En 1991, un second four remplace le premier. 25% des conteneurs de déchets de Mayak ont été vitrifié et entreposé, mais non géologiquement stockés. Les scientifiques russes étudient aujourd'hui divers procédés de stabilisation des déchets susceptibles d'offrir des durées de vie supérieures à la vitrification. Le site de Mayak est, parmi les trois sites russes de réacteurs de production et de retraitement, celui qui a, de loin, reçu la plus grande attention des médecins et épidémiologistes.

Les conséquences sur les populations de Mayak

Le nombre de leucémies a connu une augmentation significative dans la région de Mayak. Cette augmentation est directement liée aux rejets de déchets radioactifs dans la rivière Techa qui ont eu lieu entre 1949 et 1954. Cent vingt-quatre mille personnes vivant près de la rivière Techa ont été exposées à des radiations élevées et 28 100 d'entre elles, habitant le long de la rivière, ont reçu les plus hautes doses. Seulement 7 500 personnes ont été évacuées de vingt villages.
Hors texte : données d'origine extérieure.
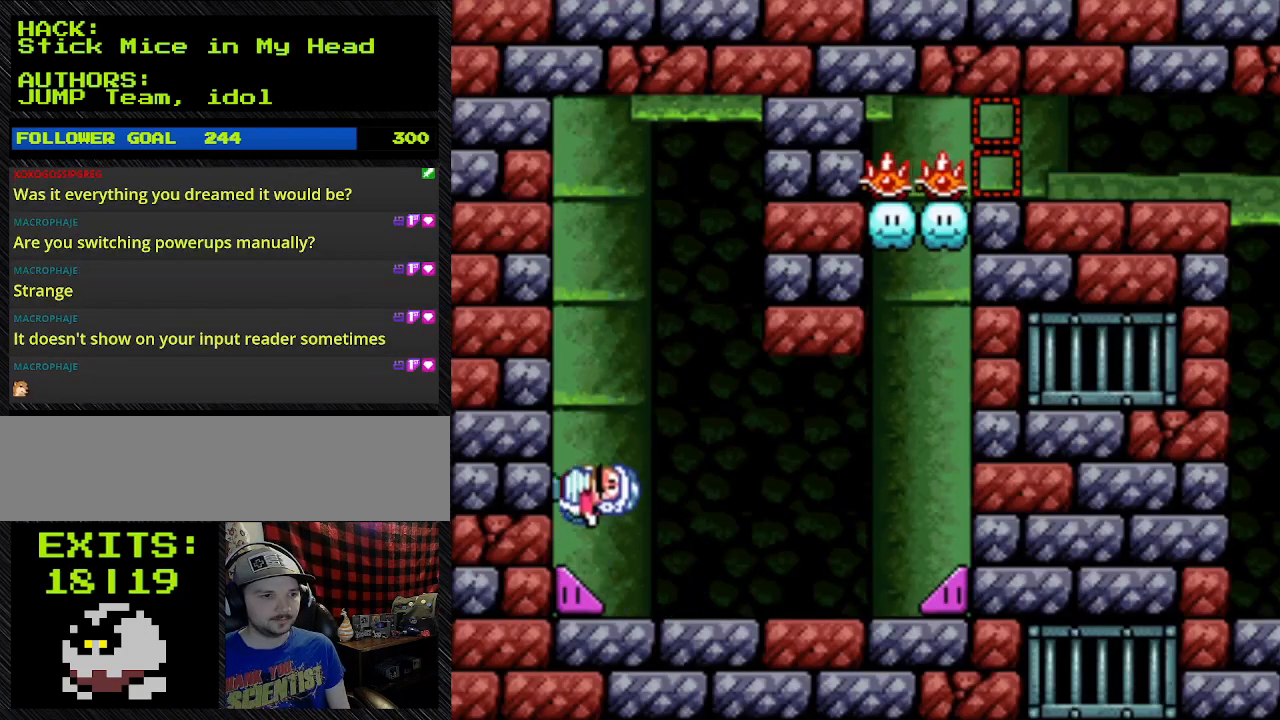
{"buttons": ["Y", "DPAD_LEFT"], "events": [[167, "DPAD_LEFT", "down"], [167, "DPAD_RIGHT", "up"]]}
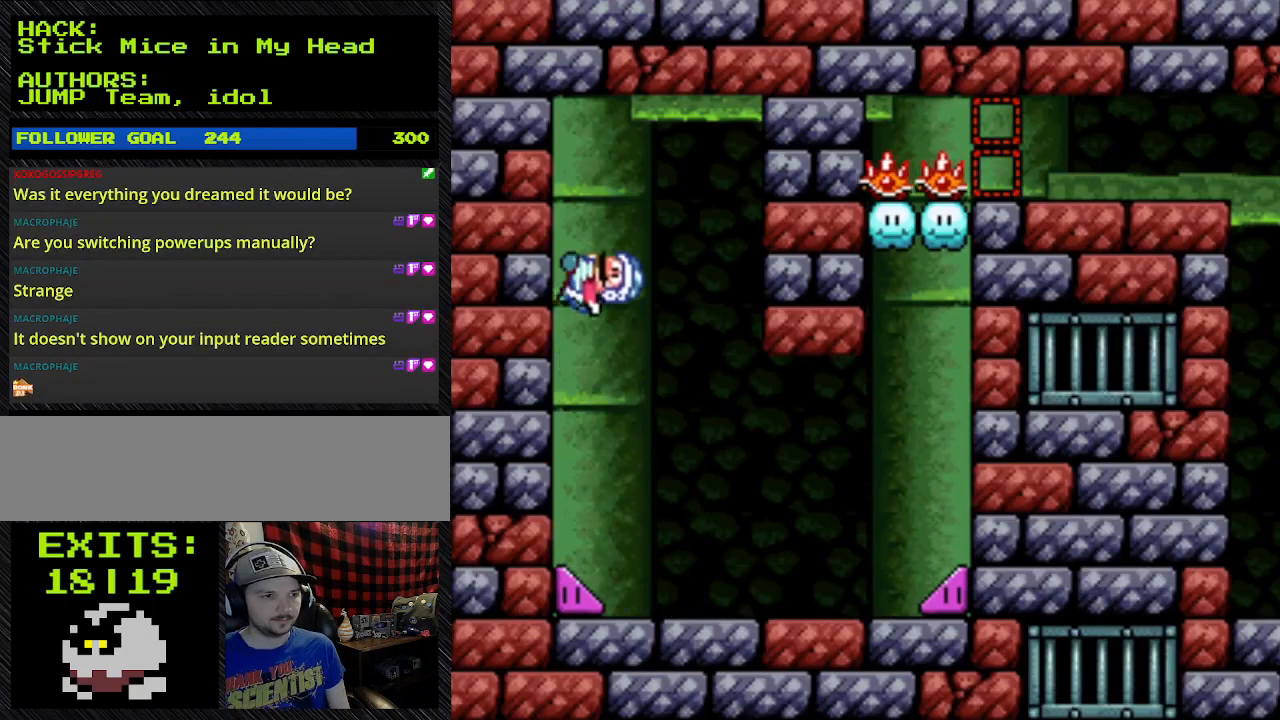
{"buttons": ["Y", "DPAD_LEFT"], "events": []}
Dans les forêts, les scientifiques ont observé les dégâts causés sur les pins et les bouleaux qui allaient jusqu'à dépérir complètement. Les autorités locales ont interdit la chasse dans des " aires spéciales ". Quant au bois, il n'était autorisé à la coupe que dans certaines zones.
Environ deux tiers des terres contaminées dans la région de Tcheliabinsk ont pu être, de nouveau cultivées à partir de 1989. La contamination n'est plus considérée comme étant de nature critique en comparaison des autres problèmes du site de Mayak. Elle est retombée à des valeurs relativement petites (pour Mayak...), les zones les plus contaminées sont d'accès restreint ou sont clôturées, et seule une petite proportion de la contamination est présente dans les ruisseaux et les rivières.

D.J.B.

Le site de Tomsk-7.

Deuxième site de production et de retraitement de l'Union soviétique, construit vers le milieu des années 1950, Tomsk-7 est situé près de la petite ville de Seversk et de la grande ville de Tomsk, en Sibérie. Ces dépôts, avec ceux du lac Karachai à Mayak, sont considérés comme les sources de matière radioactive les plus importantes du monde dans des eaux superficielles. De plus, le site de Tomsk-7 a rejeté dans la rivière Tom jusqu'à 42 000 m3 par jour d'eau de refroidissement contaminée, provenant des réacteurs de production de plutonium. Cependant, la forme principale de gestion des déchets à Tomsk-7 s'avère être l'injection dans des puits. Cette technique consiste à déposer les déchets radioactifs dans des formations souterraines profondes (240 - 340m) pour les isoler de l'environnement immédiat. Elle a été employée à Tomsk-7 depuis 1963. Selon les déclarations officielles de Minatom, les déchets radioactifs disposés en sous-sol représentent une radioactivité de 1 milliard de curies (12). Des études à Tomsk-7 et Krasnoyarsk-26 ont été initiées afin de prédire les compositions chimiques et radiochimique de ces déchets, ainsi que les propriétés du milieu géologique dans lequel ils ont été placés.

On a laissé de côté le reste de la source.